I wondered if it might be a favorite for you. And as one who kind of remembers Nash Ramblers, I like that passage too. I've never seen knees turned green by radium, but I believe in the detail.

Brenda's Arizona said...

Wow, what imagery in this poem. And in your photos...
I can just see mother
"laying a trail from the sink
to a glass of gin and back."
You notice how she keeps going back to the gin AND wanting the man.

Through the eyes of the child - first when the child is observing the mother; second when the child is observing herself.
Great find - just like a Nash Rambler is!

Anonymous said...

"With the care of the very drunk..." Sad and perfect.

Stickup Artist said...

I have a very good friend whose childhood is summed up by this poem. I would pass it on because she adores poetry, but it's just too much truth for someone who daily struggles for the fragile peace of mind one has if growing up in such an environment. Life can break your heart...

The 2nd image is as chilling as the poem.

Rune Eide said...

When I saw your new version of the osprey, I was reminded of these famous words by Rober Capa: "If your picture isn't good enough, you're not close enough." But then, he hadn't zoom-lenses and Photoshop :-) Very improved!

A sad, but at the same time touching and understanding poem.

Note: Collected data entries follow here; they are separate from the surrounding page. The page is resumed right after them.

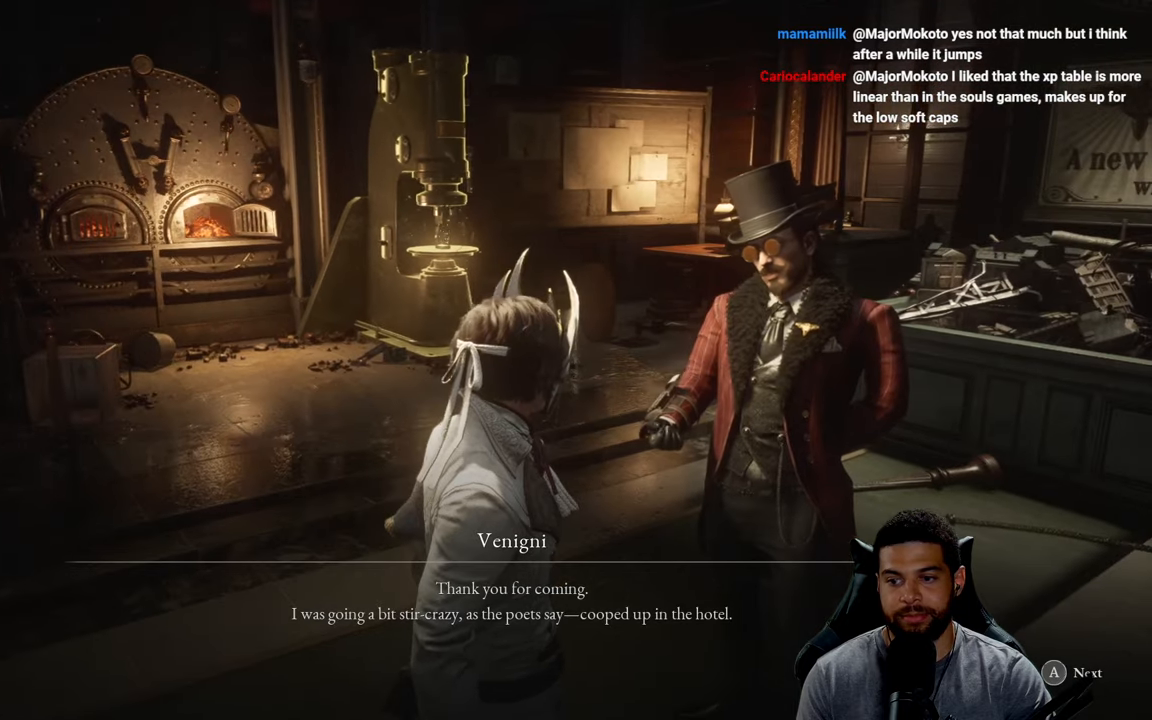
{"buttons": [], "left_stick": "center", "right_stick": "center", "events": []}
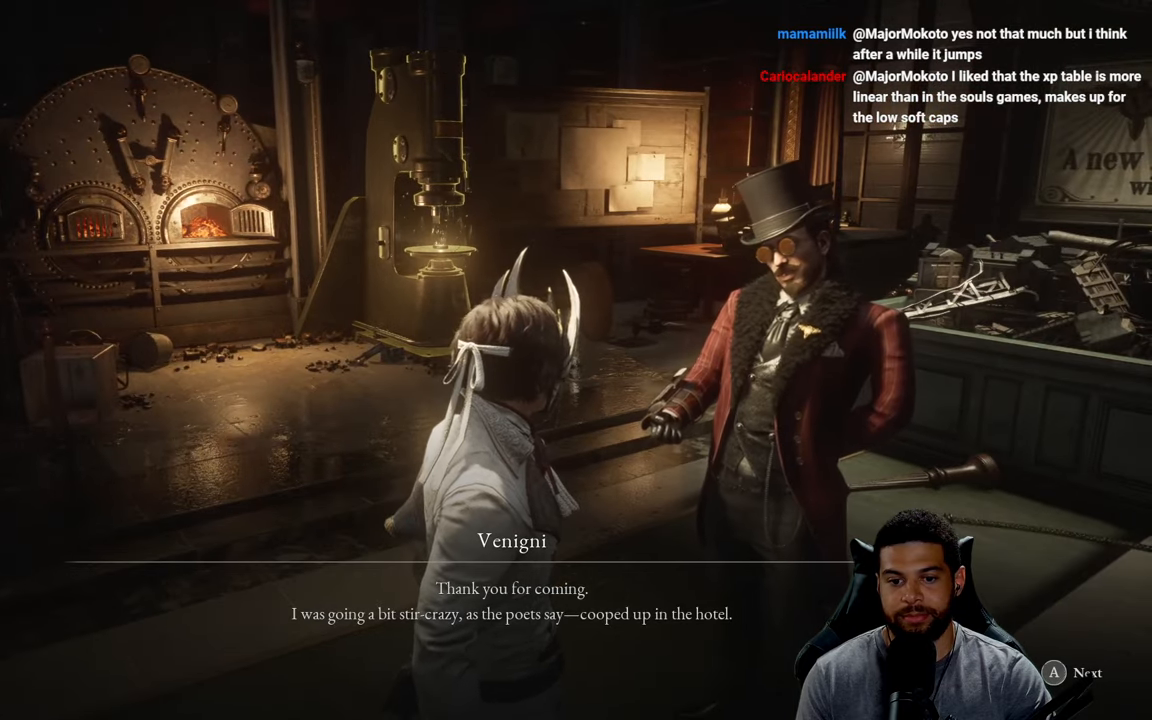
{"buttons": [], "left_stick": "center", "right_stick": "center", "events": []}
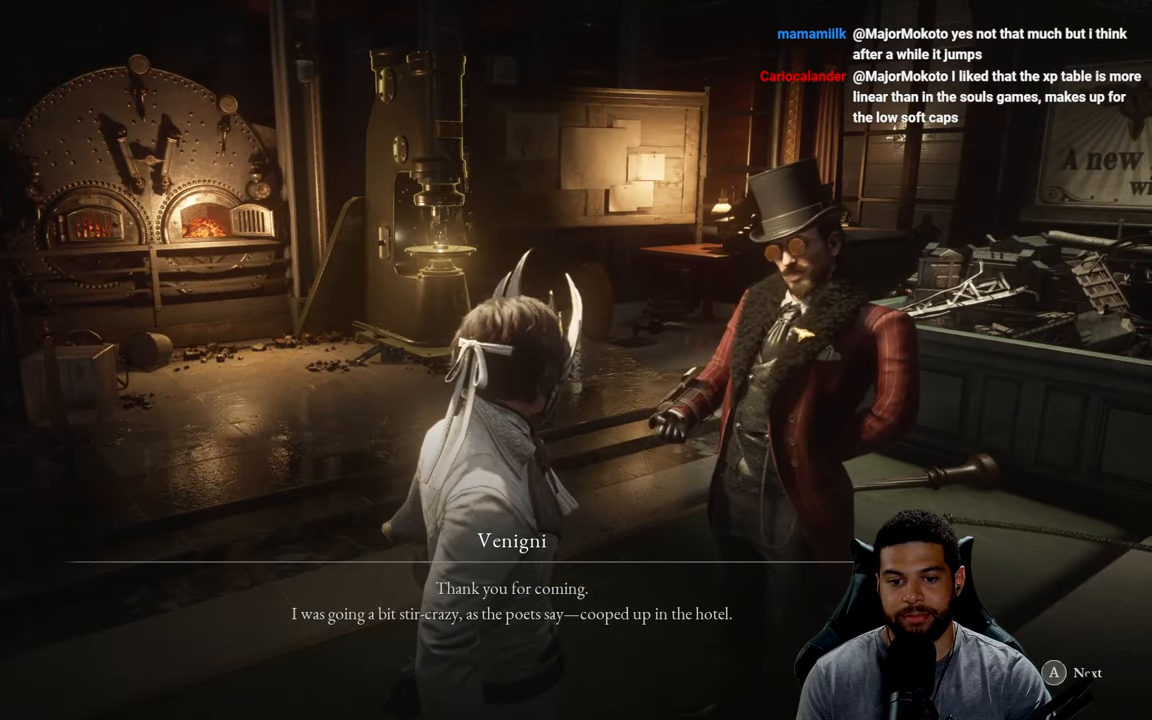
{"buttons": [], "left_stick": "center", "right_stick": "center", "events": []}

I too got distracted by the radium; did you know that they put radioactive elements in very may everyday substances, including toothpaste? Just for that extra "glow" and "atomic image".

Hannah Stephenson said...

Whoa.....that poem is a doozy, and quite disturbing (everyone in the poem is damaged--like all humans--and keeps damaging themselves).

Anne Higgins said...

I came upon your blog when I was looking for Richard Wilbur's poem "A Hole in the Floor" since today is his birthday. I liked your post so much that I found your current page and post. Really delightful blog. Thanks for writing it.

Best wishes

Banjo52 said...

Thanks, everyone. Maybe, like Stickup, we all know someone for whom the poem would be too real, too effective, to be helpful . . .

RuneE, sometimes a terrific image can divert too much reader attention to itself rather than being an important but cooperative part of the poem. Maybe the radium is such an image, at least for some readers? Thanks for ruining my toothpaste!

Anne, welcome and thank you. I hope you return.